Written exercise
Write out the passage on the MLIR CUDA test failure word for word, covering the stretch from "There was no" through "(604 of 1035)".

Text passage
'cuStreamSynchronize(stream)' failed with 'CUDA_ERROR_ILLEGAL_ADDRESS' on MLIR CUDA regression test

I am compiling MLIR like this:

cmake -G Ninja ../llvm \
   -DCMAKE_BUILD_TYPE=Release \
   -DCMAKE_C_COMPILER=clang-11 \
   -DCMAKE_CXX_COMPILER=clang++-11 \
   -DLLVM_ENABLE_PROJECTS=mlir \
   -DLLVM_BUILD_EXAMPLES=ON \
   -DLLVM_TARGETS_TO_BUILD="X86;NVPTX;AMDGPU" \
   -DLLVM_ENABLE_ASSERTIONS=ON \
   -DLLVM_ENABLE_LLD=ON \
   -DLLVM_INCLUDE_EXAMPLES=ON \
   -DMLIR_ENABLE_CUDA_RUNNER=ON \
   -DMLIR_ENABLE_CUDA_CONVERSIONS=ON \
   -DMLIR_INCLUDE_TESTS=ON \
   -DMLIR_INCLUDE_INTEGRATION_TESTS=ON

There was no error during the compilation. However, during the test, it fails on all of the codes in llvm-project/mlir/test/Integration/GPU/CUDA. For example –

FAIL: MLIR :: Integration/GPU/CUDA/all-reduce-and.mlir (604 of 1035)

Spatial annotation entries
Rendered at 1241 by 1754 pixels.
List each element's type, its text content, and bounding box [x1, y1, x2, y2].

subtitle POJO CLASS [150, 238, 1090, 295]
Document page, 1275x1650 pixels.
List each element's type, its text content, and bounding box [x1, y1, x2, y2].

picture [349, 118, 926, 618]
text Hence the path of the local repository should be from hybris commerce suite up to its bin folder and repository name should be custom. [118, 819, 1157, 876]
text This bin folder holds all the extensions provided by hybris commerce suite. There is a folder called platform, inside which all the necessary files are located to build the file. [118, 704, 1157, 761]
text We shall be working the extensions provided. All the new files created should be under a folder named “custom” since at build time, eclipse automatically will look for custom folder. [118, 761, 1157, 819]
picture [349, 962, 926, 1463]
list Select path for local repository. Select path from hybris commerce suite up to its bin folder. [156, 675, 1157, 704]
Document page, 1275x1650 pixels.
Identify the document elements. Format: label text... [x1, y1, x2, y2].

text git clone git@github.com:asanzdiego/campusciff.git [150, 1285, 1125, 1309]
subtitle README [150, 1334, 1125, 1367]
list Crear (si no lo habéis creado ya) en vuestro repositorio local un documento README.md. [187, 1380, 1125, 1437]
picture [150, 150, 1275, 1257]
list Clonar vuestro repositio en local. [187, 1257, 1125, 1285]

Exercise result
There was no error during the compilation. However, during the test, it fails on all of the codes in llvm-project/mlir/test/Integration/GPU/CUDA. For example –

FAIL: MLIR :: Integration/GPU/CUDA/all-reduce-and.mlir (604 of 1035)